Published August 24, 2012, 07:51 AM

TUPPER: Proud to push an agenda

Executive sessions likely target of task force.

By: Seth Tupper, The Daily Republic

As a reporter, I interviewed a lot of political candidates. One of the first questions I always asked was, “Why are you running?”

Among candidates for city, county and legislative offices, the answer was often something like this: “Well, I don’t really have an agenda. I just want to serve.”

When a candidate said that, I always had the urge to stop the interview and say, “Then I’m not going to waste my time talking to you. Have a nice day.”

Of course, I didn’t ever do that, because it would have been quite a challenge to fill 20 or so column-inches of newsprint with so little material.

Still, I think an agenda is among the first things a leader — political or otherwise — should have. If you have no agenda (defined in this context as “things to be done” or “underlying motivation”), why on earth would you want to be in a position of leadership? To pad your resumé? To pass the time?

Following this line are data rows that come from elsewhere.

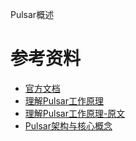 Pulsar概述





# 参考资料

- [官方文档](http://pulsar.apache.org/)
- [理解Pulsar工作原理](https://blog.csdn.net/u010869257/article/details/83211152)
- [理解Pulsar工作原理-原文](https://jack-vanlightly.com/blog/2018/10/2/understanding-how-apache-pulsar-works)
- [Pulsar架构与核心概念](https://zhuanlan.zhihu.com/p/88618994)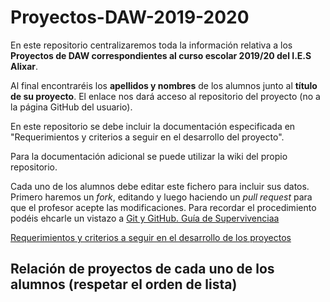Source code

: # Proyectos-DAW-2019-2020

En este repositorio centralizaremos toda la información relativa a los **Proyectos de DAW correspondientes al curso escolar 2019/20 del I.E.S Alixar**.

Al final encontraréis los **apellidos y nombres** de los alumnos junto al **título de su proyecto**. El enlace nos dará acceso al repositorio del proyecto (no a la página GitHub del usuario).

En este repositorio se debe incluir la documentación especificada en "Requerimientos y criterios a seguir en el desarrollo del proyecto".

Para la documentación adicional se puede utilizar la wiki del propio repositorio.

Cada uno de los alumnos debe editar este fichero para incluir sus datos. Primero haremos un *fork*, editando y luego haciendo un *pull request* para que el profesor acepte las modificaciones. Para recordar el procedimiento podéis ehcarle un vistazo a [Git y GitHub. Guía de Supervivenciaa](https://leanpub.com/gitygithub)


[Requerimientos y criterios a seguir en el desarrollo de los proyectos](https://github.com/mcondet/Proyectos-DAW-2019-2020/wiki/Criterios-comunes-para-todos-los-proyectos)

## Relación de proyectos de cada uno de los alumnos (respetar el orden de lista)


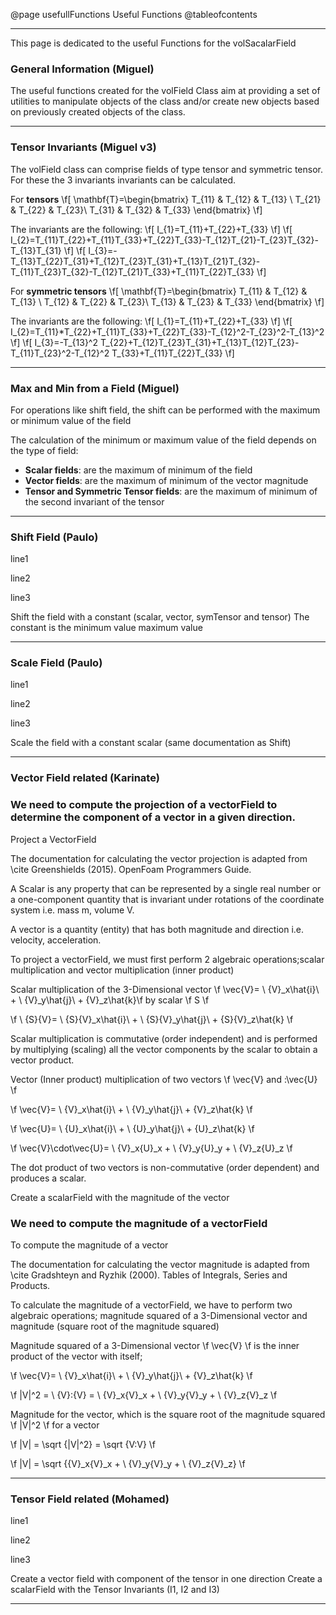 @page usefullFunctions Useful Functions
@tableofcontents

----


This page is dedicated to the useful Functions for the volSacalarField

### General Information (Miguel)

The useful functions created for the volField Class aim at providing a set of utilities to manipulate objects of the class and/or create new objects based on previously created objects of the class.

----
### Tensor Invariants (Miguel v3)
The volField class can comprise fields of type tensor and symmetric tensor. For these the 3 invariants invariants can be calculated.

For **tensors**
\f[
\mathbf{T}=\begin{bmatrix}
T_{11} & T_{12} & T_{13} \\ 
T_{21} & T_{22} & T_{23}\\ 
T_{31} & T_{32} & T_{33}
\end{bmatrix}
\f]

The invariants are the following:
\f[
I_{1}=T_{11}+T_{22}+T_{33}
\f]
\f[
I_{2}=T_{11}T_{22}+T_{11}T_{33}+T_{22}T_{33}-T_{12}T_{21}-T_{23}T_{32}-T_{13}T_{31}
\f]
\f[
I_{3}=-T_{13}T_{22}T_{31}+T_{12}T_{23}T_{31}+T_{13}T_{21}T_{32}-T_{11}T_{23}T_{32}-T_{12}T_{21}T_{33}+T_{11}T_{22}T_{33}
\f]

For **symmetric tensors**
\f[
\mathbf{T}=\begin{bmatrix}
T_{11} & T_{12} & T_{13} \\ 
T_{12} & T_{22} & T_{23}\\ 
T_{13} & T_{23} & T_{33}
\end{bmatrix}
\f]

The invariants are the following:
\f[
I_{1}=T_{11}+T_{22}+T_{33}
\f]
\f[
I_{2}=T_{11}*T_{22}+T_{11}T_{33}+T_{22}T_{33}-T_{12}^2-T_{23}^2-T_{13}^2
\f]
\f[
I_{3}=-T_{13}^2 T_{22}+T_{12}T_{23}T_{31}+T_{13}T_{12}T_{23}-T_{11}T_{23}^2-T_{12}^2 T_{33}+T_{11}T_{22}T_{33}
\f]

----
### Max and Min from a Field (Miguel)
For operations like shift field, the shift can be performed with the maximum or minimum value of the field

The calculation of the minimum or maximum value of the field depends on the type of field:

* **Scalar fields**: are the maximum of minimum of the field
* **Vector fields**: are the maximum of minimum of the vector magnitude
* **Tensor and Symmetric Tensor fields**: are the maximum of minimum of the second invariant of the tensor


----
### Shift Field (Paulo)
line1

line2

line3

Shift the field with a constant (scalar, vector, symTensor and tensor)
The constant is the
minimum value
maximum value


----
### Scale Field (Paulo)
line1

line2

line3

Scale the field with a constant scalar (same documentation as Shift)


----
### Vector Field related (Karinate)

### We need to compute the projection of a vectorField to determine the component of a vector in a given direction.

Project a VectorField  

The documentation for calculating the vector projection is adapted from \cite  Greenshields (2015). OpenFoam Programmers Guide.

A Scalar is any property that can be represented by a single real number or a one-component quantity that is invariant under rotations of the coordinate system i.e. mass m, volume V.

A vector is a quantity (entity) that has both magnitude and direction i.e. velocity, acceleration.

To project a vectorField, we must first perform 2 algebraic operations;scalar multiplication and vector multiplication (inner product)	

 Scalar multiplication of the 3-Dimensional vector \f \vec{V}= \ {V}_x\hat{i}\ + \ {V}_y\hat{j}\ + {V}_z\hat{k}\f by scalar \f S \f 

 \f \ {S}{V}= \ {S}{V}_x\hat{i}\ + \ {S}{V}_y\hat{j}\ + {S}{V}_z\hat{k} \f 
	
Scalar multiplication is commutative (order independent) and is performed by multiplying (scaling) all the vector components by the scalar to obtain a vector product. 

 Vector (Inner product) multiplication of two vectors \f \vec{V} and \:\vec{U} \f  

\f \vec{V}= \ {V}_x\hat{i}\ + \ {V}_y\hat{j}\ + {V}_z\hat{k} \f 

\f \vec{U}= \ {U}_x\hat{i}\ + \ {U}_y\hat{j}\ + {U}_z\hat{k} \f 


\f \vec{V}\cdot\vec{U}= \ {V}_x{U}_x + \ {V}_y{U}_y + \ {V}_z{U}_z \f

The dot product of two vectors is non-commutative (order dependent) and produces a scalar.

Create a scalarField with the magnitude of the vector


### We  need to compute the magnitude of a vectorField

To compute the magnitude of a vector 

The documentation for calculating the vector magnitude is adapted from \cite  Gradshteyn and Ryzhik (2000). Tables of Integrals, Series and Products.

To calculate the magnitude of a vectorField, we have to perform two algebraic operations; magnitude squared of a 3-Dimensional vector and magnitude (square root of the magnitude squared)

Magnitude squared of a 3-Dimensional vector \f \vec{V} \f is the inner product of the vector with itself;

 \f \vec{V}= \ {V}_x\hat{i}\ + \ {V}_y\hat{j}\ + {V}_z\hat{k} \f

\f |V|^2 = \ {V}:{V} = \ {V}_x{V}_x + \ {V}_y{V}_y + \ {V}_z{V}_z \f 


Magnitude for the vector, which is the square root of the magnitude squared \f |V|^2 \f for a vector 

\f |V| = \sqrt {|V|^2} = \sqrt {V:V} \f 


\f |V| = \sqrt {{V}_x{V}_x + \ {V}_y{V}_y + \ {V}_z{V}_z} \f 

----

### Tensor Field related (Mohamed)
line1

line2

line3

Create a vector field with component of the tensor in one direction
Create a scalarField with the Tensor Invariants (I1, I2 and I3)


----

That’s why, when I accepted an invitation to serve on the governor’s newly created Open Government Task Force, I immediately began thinking about the agenda I would bring to the appointment.

After some thought, reading and discussion with other journalists on the task force, the focus that emerged for me was the need to reform our state’s executive session law. In case you’re unfamiliar with the term, “executive session” is just a euphemism for “closed meeting.”

Wednesday, at the first gathering of the task force in Pierre, I was pleased to learn that some people in very high places are already focused on the same thing.

At the beginning of the meeting, Attorney General Marty Jackley spoke to the task force members. He said if there’s one thing he would encourage us to tackle, it would be executive sessions, partly because his office receives so many questions about the topic.

Later during the meeting, Diane Best, a state lawyer who handles openness issues for Jackley’s office, gave a presentation on the many improvements to the state’s open-meetings and open-records laws in recent years. The one area that hasn’t been touched, she noted, is executive sessions.

Then, during a discussion among the task force members about the topics we want to focus on, I brought up executive sessions and the need to further define and clarify the purposes for which a government body can close a meeting. Tony Venhuizen, an Armour native, director of policy and communications for the governor and the chairman of the task force, expressed his agreement.

“In fact,” he said, “I think several parts of that law are so expansive that, if you’re creative enough, you can get almost anything into an executive session.”

After the meeting, I examined the list of all the opinions issued by the state’s eight-year-old Open Meetings Commission. Among the 33 opinions, 15 of the originating complaints had something to do with an executive session. That’s yet another signal of the issue’s need for attention.

So, I think it’s safe to predict our task force will seek some changes to the executive session law. If you’re worried about a bunch of media types “pushing their agenda,” take a deep breath. The task force has 33 members, and only nine of them are working journalists or official representatives of the news industry. Whatever reforms are proposed, they’ll be the product of consensus among people from journalism, government and the private sector.

Currently, the open-meetings law provides five reasons for which state and local government bodies may close a meeting. I won’t bore you with all of them here (they’re listed in South Dakota Codified Law 1-25-2, if you want to bore yourself), but I will highlight what I consider to be the most problematic one. That’s the section allowing executive sessions for “consulting with legal counsel or reviewing communications from legal counsel about proposed or pending litigation or contractual matters.”

I see two main problems with that language:

1) If “consulting with legal counsel” is read as a standalone phrase, it could be construed to mean government bodies can discuss anything in executive session as long as their lawyer is in the room.

2) What is “proposed” litigation? There is no definition in the law. Is it something that has been filed in court, or just a lawsuit that has been threatened or dreamed up in a lawyer’s mind? The answer is important, because if the broadest interpretation is allowed to stand, anything and everything could be “proposed” litigation, and no topic would be offlimits in a closed meeting. In other words, township boards, city councils, school boards and county commissions could discuss anything they want behind closed doors, simply by identifying the topic as something that could potentially spark a lawsuit. And as we all know, anything can spark a lawsuit.

I therefore hope our task force will add some clarifying and defining language to close these and other loopholes. I’m not proposing the elimination of executive sessions; sometimes, they’re needed. I’m just trying to limit executive sessions to only those that are absolutely appropriate, because it’s no trivial thing to close a public meeting. It should be done with care and concern, and the law should be explicitly clear about the kinds of topics government officials are allowed to discuss behind closed doors.

The public’s right to know demands nothing less, and I’m proud to have that as my agenda.